Ann Hambly, founder and co-CEO of 1st Service Solutions, an advisor to commercial loan borrowers, recently outlined the resolution of defaulted CMBS loans since 2007 in an interesting article for Northeast Business Journal. Ann notes from 2007 through mid-2011, a total of $82 billion of CMBS loans were resolved. Some takeaways:
- Approximately 30.5% ($25 billion) was modified. Modified loans have historically provided a higher level of recovery for bondholders than loan foreclosures or note sales. Often modifications are being granted in combination with new capital injection to pay down the loan.
- Approximately 12.2% ($10 billion) was brought back to current status, either through property cash flow improvement, a borrower abandoning a “strategic default” that was not producing intended results, or other dissatisfaction with the modification process.
- Approximately 11.6% ($9.5 billion) was paid off at a discount, with an average loss severity of 50%.
- Approximately 9.2% ($7.5 billion) was paid in full.

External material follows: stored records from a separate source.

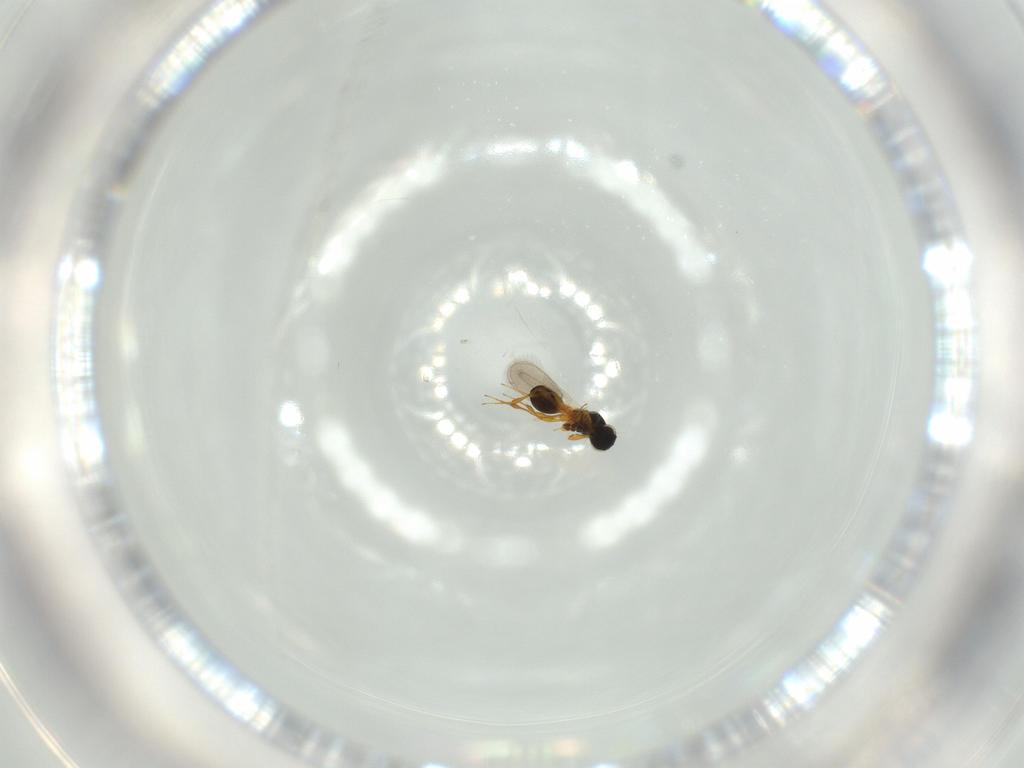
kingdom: Animalia
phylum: Arthropoda
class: Insecta
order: Hymenoptera
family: Platygastridae
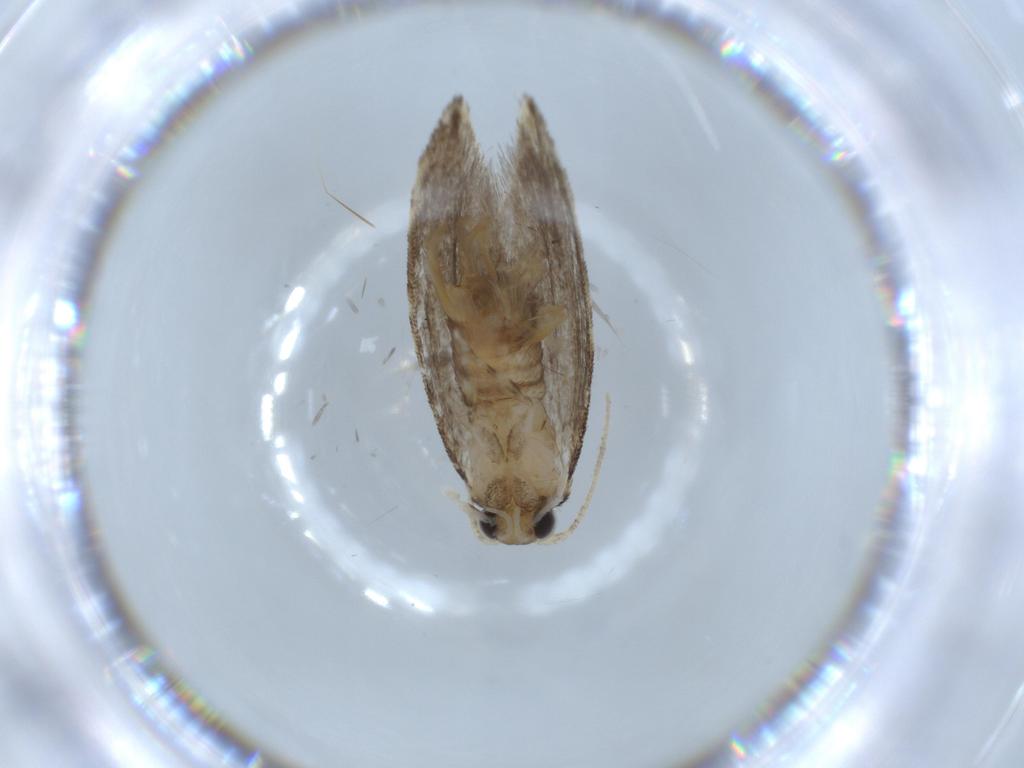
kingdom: Animalia
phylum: Arthropoda
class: Insecta
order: Lepidoptera
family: Tineidae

The majority of these payoffs were loan maturity defaults that required additional time to refinance.
- Approximately 7.3% ($6 billion) was sold through notes sales. Although note sales resulted in significant discounts to the principal balance of the loan, the loss severity was less than foreclosure disposition because note sales were done quickly.
- Approximately 6.7% ($5.5 billion) was foreclosed and sold as REO properties. Foreclosure and REO have resulted in the highest loss severity.